PX4-Autopilot: [Bug] Time is not tracked correctly after power cycle or reboot
Describe the bug
I observed that on some pixhawks that date and time is not tracked correctly over reboots or power cycle. This can be observed using the date
or system_time get
command before and after a reboot. This issue does not occur on all pixhawks.
I observed this issue already on multiple holybro pix32v5 and also on holybro pixhawk 6x.
Around 30% of the pix32v5 seem to suffer from it and in the worst case the time jumps back significantly. I just recently did a few extensive tests with one pix32v5 where I observed following:
- real time: 6min -> after a reboot only 4 min elapsed
- real time: 10min -> after a reboot only 3 min elapsed
- real time: 48min -> after a reboot only 14 min elapsed
It looks like the time is tracked around 3 times slower than it should, although for smaller duration the factor seems smaller.
My current guess is that it is either a hardware issue (i.e. the LSE oscillator is ticking way slower than it should) or it is a misconfiguration of the RTC or LSE that leads to inconsistent behavior across pixhawks.
Note, that while the pixhawk is running the time is tracked correctly, only after a reboot or power cycle the time jumps back.
To Reproduce
To reproduce you just need a pixhawk and an interface to the nsh console. But your pixhawk might be fine thus it is hardware dependent.
- Power on
- Wait a few minutes and execute
date
into the console - Execute
reboot
- Again execute
date
and compare the time you extracted in step 2. - If you have a faulty pixhawk you will observe a significant time jump.
Expected behavior
The time should be tracked correctly over reboots, power cycle or longer power off durations.
Screenshot / Media
No response
Flight Log
Software Version
Release 1.13.3
Flight controller
Holybro: pix32v5, pixhawk 6x
Vehicle type
None
How are the different components wired up (including port information)
No response
Additional context
No response
About this issue
- Original URL
- State: open
- Created 10 months ago
- Comments: 24 (15 by maintainers)
The RTC’ time is used at boot to set the NuttX time. NuttX time. marches along off the system tick interrupt.
System without a RTC Xtal use the HSE Highspeed external oscillator. Time set operations set the RTC. (from GPS, QGC, command line etc) When power is removed the RTC stops counting and retains the last set time if the battery is good…

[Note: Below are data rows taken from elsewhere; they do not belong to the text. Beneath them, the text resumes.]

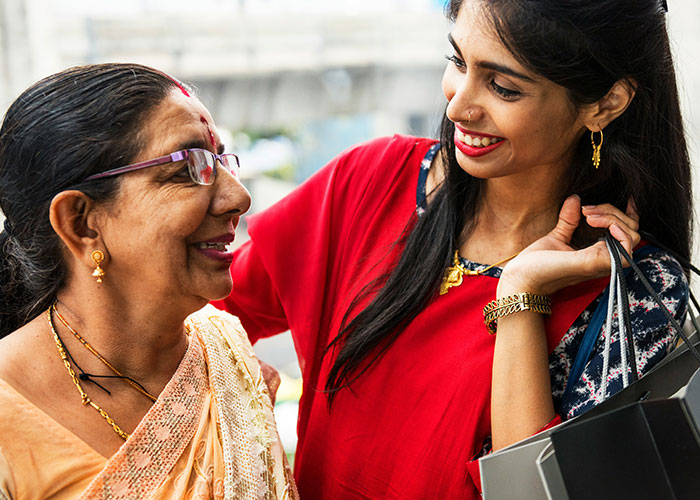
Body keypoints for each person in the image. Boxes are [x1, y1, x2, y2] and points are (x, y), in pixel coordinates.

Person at [214, 0, 691, 498]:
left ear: (604, 104)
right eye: (458, 62)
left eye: (503, 87)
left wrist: (521, 296)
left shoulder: (633, 284)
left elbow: (534, 491)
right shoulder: (372, 179)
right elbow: (201, 320)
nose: (457, 106)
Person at [0, 64, 296, 499]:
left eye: (219, 161)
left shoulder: (227, 357)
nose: (239, 198)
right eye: (189, 168)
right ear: (81, 223)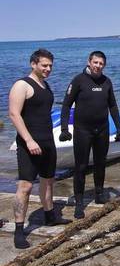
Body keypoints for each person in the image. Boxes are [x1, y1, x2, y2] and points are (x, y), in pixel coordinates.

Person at [9, 49, 71, 249]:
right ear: (33, 64)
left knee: (48, 180)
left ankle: (49, 216)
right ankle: (19, 230)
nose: (48, 69)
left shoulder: (45, 85)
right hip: (29, 144)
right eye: (44, 65)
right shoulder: (22, 85)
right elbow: (14, 115)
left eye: (50, 66)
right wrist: (28, 140)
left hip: (47, 141)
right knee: (25, 186)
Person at [59, 51, 120, 219]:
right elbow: (66, 105)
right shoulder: (79, 80)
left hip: (102, 129)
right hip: (83, 130)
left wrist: (118, 128)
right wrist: (64, 129)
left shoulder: (106, 82)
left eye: (101, 63)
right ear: (89, 62)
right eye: (95, 62)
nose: (98, 66)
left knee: (100, 163)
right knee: (80, 167)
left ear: (104, 65)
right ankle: (79, 203)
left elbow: (113, 106)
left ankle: (99, 194)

System With a RTC Xtal use the LSE Lowspeed external oscillator. Time set operations set the RTC. (from GPS, QGC, command line etc) When power is removed the RTC keeps counting from the last set time if the battery is good.
There are 2 element being tested. The crystal and the battery. This is why reset is not used.
Start a stop watch and unplug the FMU Wait 3 min or so power on the FMU and issue the date command: date
If the date is reset to Jan 1, then the battery is bad or dead.
If the xtal is not running then the date will be the last set value+time to boot.
@vincentpoont2 - the test can not be made with QGC connected. Please use the debug console
@dmammolo Are the FC connected to a GPS or network and not connected to QGC via USB?
The test I normally do is with no GPS, no QGC, and no network connection boot the system. Issue the date command:
date -s "Sep 13 10:00:00 2020"
Start a stop watch and unplug the FMU Wait 3 min or so power on the FMU and issue the date command:date
I verify the time is with in a second or 2.@dmammolo Do you have access to a frequency meter or an oscilloscope? Can you measure the 32Khz xtal?
@vincentpoont2 Can you please verify this.